18 Pa.C.S.A. § 7508.1(c).
¶ 4 It is acknowledged that the offense for which appellant was convicted occurred on July 12, 2002, almost five months prior to the enactment of § 7508.1(c). It is further undisputed that appellant’s guilty plea and sentencing occurred well after the statute went into effect. Absent statutory language to the contrary, I believe the date of sentencing is controlling.
¶ 5 This Court addressed an analogous situation in Commonwealth v. Fleming, 801 A.2d 1234 (Pa.Super.2001), when we were asked to determine whether a defendant was subject to the registration requirements of Megan’s Law II, rather than the ten-year registration requirement under the original Megan’s Law, even though the acts underlying his conviction occurred prior to the effective date of Megan’s Law II. Noting the defendant pled guilty and was sentenced after Megan’s Law II went into effect, we held that the application of Megan’s Law II did not constitute a violation of ex post facto laws since its purpose was not to punish. Id. at 1237-1238. Likewise, I do not believe the $200 fíne in this case constitutes punishment, and would not find a violation of the constitutional prohibition against ex post facto law in this instance.
¶ 6 Moreover, I agree with the trial court that the imposition of mandatory costs under § 7508.1(c) was not punitive in *585nature but was rather aimed at remedying the problem associated with substance abuse. Although “retribution and deterrence are not legitimate non-punitive governmental objectives,” where a sanction can be characterized to serve a remedial purpose, it does not constitute punishment within the meaning of the ex post facto clause. Commonwealth v. Kline, 695 A.2d 872, 875 (Pa.Super.1997) (citations omitted). I reiterate the well-reasoned Opinion of the trial court.
Under 18 Pa.C.SA. § 7508.1, half of the costs collected pursuant to this statute are to be deposited into the Substance Abuse Education and Demand Reduction Fund and the remaining half of the costs are to be kept by the county to be used for substance abuse treatment and prevention programs. The monies contributed to the Substance Abuse Education and Demand Reduction Fund are used to support various programs throughout the Commonwealth for the education, prevention, and treatment of substance abuse.
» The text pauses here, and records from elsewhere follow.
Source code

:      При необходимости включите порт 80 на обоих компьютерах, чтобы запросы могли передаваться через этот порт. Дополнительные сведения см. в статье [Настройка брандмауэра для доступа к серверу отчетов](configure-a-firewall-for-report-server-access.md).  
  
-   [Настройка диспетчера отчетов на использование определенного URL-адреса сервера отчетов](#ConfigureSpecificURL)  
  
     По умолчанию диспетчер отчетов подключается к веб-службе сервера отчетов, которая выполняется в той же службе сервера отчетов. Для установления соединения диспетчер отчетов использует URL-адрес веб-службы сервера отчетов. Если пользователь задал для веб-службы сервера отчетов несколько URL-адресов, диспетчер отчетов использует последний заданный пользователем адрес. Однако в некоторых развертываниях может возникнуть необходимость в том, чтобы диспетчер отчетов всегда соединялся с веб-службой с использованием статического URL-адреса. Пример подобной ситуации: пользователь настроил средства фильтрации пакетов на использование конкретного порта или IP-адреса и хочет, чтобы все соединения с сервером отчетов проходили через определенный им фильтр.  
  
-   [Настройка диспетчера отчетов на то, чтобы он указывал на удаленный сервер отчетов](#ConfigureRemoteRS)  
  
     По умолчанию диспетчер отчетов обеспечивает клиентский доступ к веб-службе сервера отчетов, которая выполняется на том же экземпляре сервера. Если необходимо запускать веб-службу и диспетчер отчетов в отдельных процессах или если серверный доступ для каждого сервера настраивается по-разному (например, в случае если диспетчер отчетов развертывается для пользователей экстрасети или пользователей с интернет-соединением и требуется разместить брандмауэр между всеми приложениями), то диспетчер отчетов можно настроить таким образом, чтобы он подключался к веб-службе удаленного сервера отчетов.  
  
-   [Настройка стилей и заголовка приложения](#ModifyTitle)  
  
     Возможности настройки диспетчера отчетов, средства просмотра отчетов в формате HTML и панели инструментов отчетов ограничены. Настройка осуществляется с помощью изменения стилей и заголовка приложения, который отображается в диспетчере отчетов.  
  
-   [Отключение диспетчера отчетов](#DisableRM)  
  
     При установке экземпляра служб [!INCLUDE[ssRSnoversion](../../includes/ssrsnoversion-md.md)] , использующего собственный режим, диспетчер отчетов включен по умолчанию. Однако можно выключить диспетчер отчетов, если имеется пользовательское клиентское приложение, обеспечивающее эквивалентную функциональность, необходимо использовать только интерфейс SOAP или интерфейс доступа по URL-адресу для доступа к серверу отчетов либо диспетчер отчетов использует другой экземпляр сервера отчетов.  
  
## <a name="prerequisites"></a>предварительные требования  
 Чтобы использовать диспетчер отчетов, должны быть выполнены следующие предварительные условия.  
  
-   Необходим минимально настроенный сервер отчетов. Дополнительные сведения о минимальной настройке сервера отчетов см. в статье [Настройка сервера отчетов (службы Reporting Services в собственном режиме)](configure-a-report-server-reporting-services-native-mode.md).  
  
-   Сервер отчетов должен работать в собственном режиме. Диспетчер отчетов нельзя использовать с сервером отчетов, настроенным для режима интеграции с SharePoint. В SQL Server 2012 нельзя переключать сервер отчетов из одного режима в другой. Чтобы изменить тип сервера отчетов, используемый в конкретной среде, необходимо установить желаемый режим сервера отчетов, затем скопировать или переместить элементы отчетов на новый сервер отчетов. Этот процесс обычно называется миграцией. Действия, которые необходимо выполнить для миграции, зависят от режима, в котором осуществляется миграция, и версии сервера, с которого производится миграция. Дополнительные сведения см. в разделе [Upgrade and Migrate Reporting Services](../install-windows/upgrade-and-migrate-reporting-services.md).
Like restitution statutes, one clear purpose of this statute is punishment. The defendant is required to pay $200, which is a legal detriment to the defendant. We believe, however, that the primary intent of the legislature in enacting this statute is not to impose punishment. Certainly, the DUI laws provide the court with substantial means to punish the defendant through jail time and fines. Hence, we question why the legislature would add this section if the primary purpose of it was to punish. Rather, the primary intent is to fund programs to prevent and treat substance abuse, not punish.
Trial Court Opinion at 3-4.
¶ 7 I find no error in the trial court’s imposition of mandatory costs under 18 Pa.C.S.A. § 7508.1(c) and would affirm the judgment of sentence.